▶ _FRAGMENTO SELECCIONADO_

De la larga lista de afectados, quizá los que han conmovido más a la opinión pública sean los llamados soñadores, jóvenes traídos a Estados Unidos de pequeños y que han hecho aquí una vida: ciudadanos en toda la extensión del término, salvo por un par de documentos oficiales. Es aquí donde han hecho una vida, donde han aprendido el idioma y las costumbres, donde han desarrollado afectos y han estudiado, donde han tenido descendencia. Es la única patria que conocen, aunque las leyes de esta país no encuentren una manera para reconocerlos. Lossoñadores han encabezado la lucha pública por la reforma migratoria. Han hecho de todo, desde marchar por todo el país, formar grupos de cabildeo informal (pero muy eficaz) o presionar directamente en el Capitolio a los legisladores. Si la reforma migratoria finalmente se aprueba, le deberá mucho a estos casi adolescentes que lo han arriesgado todo.

▶ _EXTRACTOS DE DATOS_
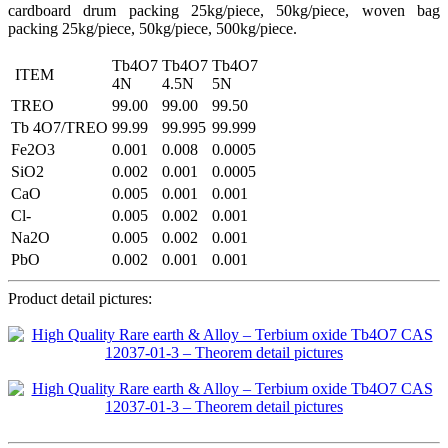
cardboard drum packing 25kg/piece, 50kg/piece, woven bag
packing 25kg/piece, 50kg/piece, 500kg/piece.
Tb4O7
Tb4O7
Tb4O7
ITEM
4N
4.5N
5N
TREO
99.00
99.00
99.50
Tb 4O7/TREO
99.99
99.995
99.999
Fe2O3
0.001
0.008
0.0005
SiO2
0.002
0.001
0.0005
CaO
0.005
0.001
0.001
Cl-
0.005
0.002
0.001
Na2O
0.005
0.002
0.001
PbO
0.002
0.001
0.001
Product detail pictures:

▶ _EXPLORA EL MATERIAL_
• A. Repite tal cual el fragmento sobre los soñadores, empezando en "De la larga" y terminando en "han arriesgado todo.".
• B. Responde estas preguntas con lo que dice el fragmento sobre los soñadores:
(i) ¿Qué les falta a los soñadores para ser ciudadanos en toda la extensión del término?
(ii) ¿Dónde han presionado directamente a los legisladores?
(iii) ¿Cómo describe el fragmento los grupos de cabildeo que formaron?

▶ _LISTA DE RESPUESTAS_
• A.
De la larga lista de afectados, quizá los que han conmovido más a la opinión pública sean los llamados soñadores, jóvenes traídos a Estados Unidos de pequeños y que han hecho aquí una vida: ciudadanos en toda la extensión del término, salvo por un par de documentos oficiales. Es aquí donde han hecho una vida, donde han aprendido el idioma y las costumbres, donde han desarrollado afectos y han estudiado, donde han tenido descendencia. Es la única patria que conocen, aunque las leyes de esta país no encuentren una manera para reconocerlos. Lossoñadores han encabezado la lucha pública por la reforma migratoria. Han hecho de todo, desde marchar por todo el país, formar grupos de cabildeo informal (pero muy eficaz) o presionar directamente en el Capitolio a los legisladores. Si la reforma migratoria finalmente se aprueba, le deberá mucho a estos casi adolescentes que lo han arriesgado todo.

• B.
(i) Un par de documentos oficiales.
(ii) En el Capitolio.
(iii) Como grupos de cabildeo informal, pero muy eficaz.